All forms of communication — including telephone, cable television, satellite television, and electronic transmitting and security systems — installation, maintenance and service, entry into private property — should be provided pursuant to negotiated agreement between the property owner and the service provider — not by legislative fiat. Unrestricted access to buildings by service providers could adversely affect the proper operation of property. It would undermine the ability of property owners' to responsibility manage complex building systems and ensure service reliability and tenant safety. It could also require property owners to guarantee building access to a potentially unlimited number of service providers and assume much, if not all, of the costs and liabilities associated with such access.

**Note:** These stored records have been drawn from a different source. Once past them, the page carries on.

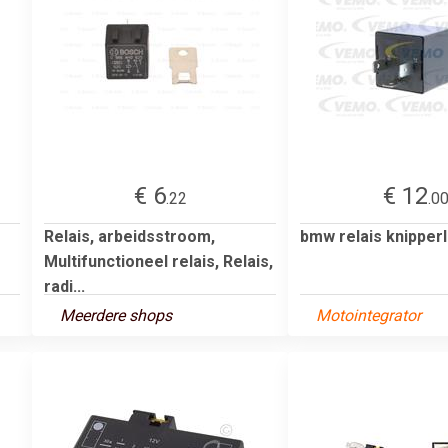
€ 6
€ 12
.22
.0
Relais, arbeidsstroom,
bmw relais knipperl
Multifunctioneel relais, Relais,
radi...
Meerdere shops
Motointegrator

Existing buildings have limited space available for installation and maintenance of telecommunications systems.

REALTORS® Position

  • REALTORS® support the right of property owners to choose and control the kind of communication systems servicing their tenants and facilities. This applies to first time installation as well as situations where subsequent communication firms service a given area or municipality.
  • REALTORS® support the right of property owners to be compensated for granting access to their property and for any actual damage incurred while the property is being wired for cable and/or similar system.
  • REALTORS® oppose any attempts by the federal government to interfere in the relationship between property owners, tenants, and service providers regarding the complex process of assessing valuable building infrastructure space.

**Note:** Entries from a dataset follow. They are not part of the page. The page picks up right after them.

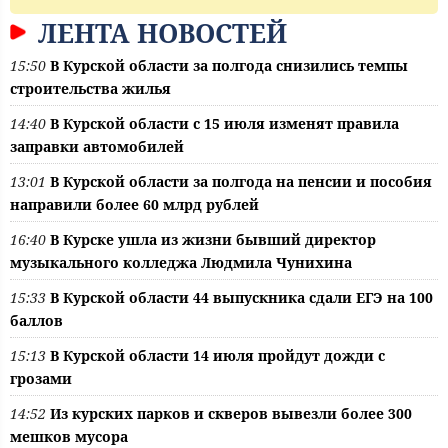
ЛЕНТА НОВОСТЕЙ
15:50
В Курской области за полгода снизились темпы
строительства жилья
14:40
В Курской области с 15 июля изменят правила
заправки автомобилей
13:01
В Курской области за полгода на пенсии и пособия
направили более 60 млрд рублей
16:40
В Курске ушла из жизни бывший директор
музыкального колледжа Людмила Чунихина
15:33
В Курской области 44 выпускника сдали ЕГЭ на 100
баллов
15:13
В Курской области 14 июля пройдут дожди с
грозами
14:52
Из курских парков и скверов вывезли более 300
мешков мусора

Currently, housing in the downtown area is lacking. A solution would be to increase rental housing and homeownership in the downtown area east of 15th Street by making more publicly-owned sites available for residential and mixed-use development including retail stores and services.

REALTORS® Position

  • REALTORS® support downtown housing for all groups of people from families to the elderly.
  • REALTORS® believe that the city should provide tax increment financing and offer land use incentives such as zoning modifications which grant commercial and retail density bonuses to encourage housing development.
  • REALTORS® support the construction or expansion of the arts, entertainment, and cultural activities and facilities in and near downtown, including a national music museum.

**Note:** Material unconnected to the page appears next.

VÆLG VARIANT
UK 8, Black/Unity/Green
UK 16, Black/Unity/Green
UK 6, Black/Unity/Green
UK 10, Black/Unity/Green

Probably no single factor discourages home purchases in the city more than the real and perceived poor quality of education offered by the District of Columbia. The number of families of all incomes, backgrounds, races and ethnic groups who chose to live in the Virginia or Maryland suburbs because of the poor quality of schools in our city is incalculable. Improvement of the city's public schools is critical to any true revitalization of the city.

REALTORS® Position

  • REALTORS® support a program to grant residents of the District of Columbia the right to send their children to any federally chartered college or university in any state, at in-state tuition rates. The federal government has indicated their willingness to fund this program.
  • REALTORS® firmly insist that education on all levels — primary, elementary, and secondary — undergo a complete reorganization. We recommend mentoring, participation of parents, smaller classes, caring teachers and staff, courses of study, which keep up with changing times.
  • REALTORS® support after school activities from early child care for working parents to special activities for older students with working parents
  • REALTORS® support thorough maintenance and routine inspection of schools to provide a safe and healthy environment.
  • REALTORS® support the revitalization of school curriculum. Courses of study, beginning at very early ages need to be revised and advanced to encourage every student, the physically disabled, the learning disabled, the athlete, the scholarly . . . all who attend public schools need to enjoy a special place.